Advertising: Less is Much More

No matter what your budget, you can't afford to bore consumers. Here's how to communicate the message without getting mired in details

"The best way to be boring is to leave nothing out."-- VoltaireThis morning I heard a radio commercial from a national health insurance company. I tuned in long enough to catch an announcer drone on about features and benefits, co-payments and deductibles. Then I tuned out. I'm sure it was very interesting to the marketing people at the insurance company, just not to me -- or any of the thousands of other listeners the business was trying to reach.

I've heard advertisers justify cramming ads full of information by citing the high price of media and saying, "We need to get our money's worth." Yes, media costs a lot, and every advertiser needs its ads to work as hard as possible. But just as getting your money's worth at a buffet doesn't mean stuffing your face, reaping return on investment from advertising doesn't require inundating your audience with facts, claims, and comparisons. That approach will just give them a headache.


Don't confuse advertising with journalism. Journalism's mission is to inform the audience by presenting all the relevant facts about a given topic. It works because people seek out the news intentionally -- they want to read and hear and see what's going on.

But advertising is different. People tolerate it because they know it helps pay for media they enjoy, but they're also quite adept at tuning it out. For that reason, advertising needs to come across more like theater.

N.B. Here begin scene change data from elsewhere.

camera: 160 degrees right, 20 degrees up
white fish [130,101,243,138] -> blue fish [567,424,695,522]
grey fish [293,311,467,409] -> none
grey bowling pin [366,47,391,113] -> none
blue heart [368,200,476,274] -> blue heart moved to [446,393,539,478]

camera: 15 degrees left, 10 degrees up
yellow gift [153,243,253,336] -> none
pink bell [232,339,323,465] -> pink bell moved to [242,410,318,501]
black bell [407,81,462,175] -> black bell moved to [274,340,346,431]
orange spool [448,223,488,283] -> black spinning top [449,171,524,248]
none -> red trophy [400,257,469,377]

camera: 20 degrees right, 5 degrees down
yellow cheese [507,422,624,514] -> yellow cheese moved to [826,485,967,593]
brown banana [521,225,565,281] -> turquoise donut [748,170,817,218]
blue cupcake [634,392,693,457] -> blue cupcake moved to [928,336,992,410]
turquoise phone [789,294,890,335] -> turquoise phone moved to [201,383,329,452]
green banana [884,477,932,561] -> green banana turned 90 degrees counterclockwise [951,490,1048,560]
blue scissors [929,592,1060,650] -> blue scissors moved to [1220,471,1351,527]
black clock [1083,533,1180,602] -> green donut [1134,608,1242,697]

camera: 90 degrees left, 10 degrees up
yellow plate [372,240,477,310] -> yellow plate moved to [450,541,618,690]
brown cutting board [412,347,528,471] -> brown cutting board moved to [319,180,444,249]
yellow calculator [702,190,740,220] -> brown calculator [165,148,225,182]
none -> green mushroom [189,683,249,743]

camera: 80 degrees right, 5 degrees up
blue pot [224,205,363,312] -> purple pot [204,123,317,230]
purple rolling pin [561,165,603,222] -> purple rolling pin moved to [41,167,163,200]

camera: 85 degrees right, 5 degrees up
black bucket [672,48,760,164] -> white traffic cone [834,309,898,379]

Over the years, an unspoken social contract has developed. Consumers effectively tell advertisers, "Entertain me, and I will give you my attention. Respect my intelligence, and I'll give you my interest. Do neither, and I'll give you neither." Those advertisers that respect the contract enjoy success. Those who don't end up complaining advertising doesn't work.


Consider a few real-world examples. Target (TGT) is one of the most beloved advertisers these days. Its spots are fun to watch, because they include product placements as part of the entertainment. Instead of trying to present a "unique selling proposition" or list every item in the store, Target has found a smart, relevant way to present the essence of its appeal.

And Target does so in such an entertaining fashion that people actually look forward to seeing the ads. The fact that the commercials are entertaining belies their strategic brilliance. Every businessperson I have ever asked can tell me, in so many words, what Target is trying to communicate through those commercials.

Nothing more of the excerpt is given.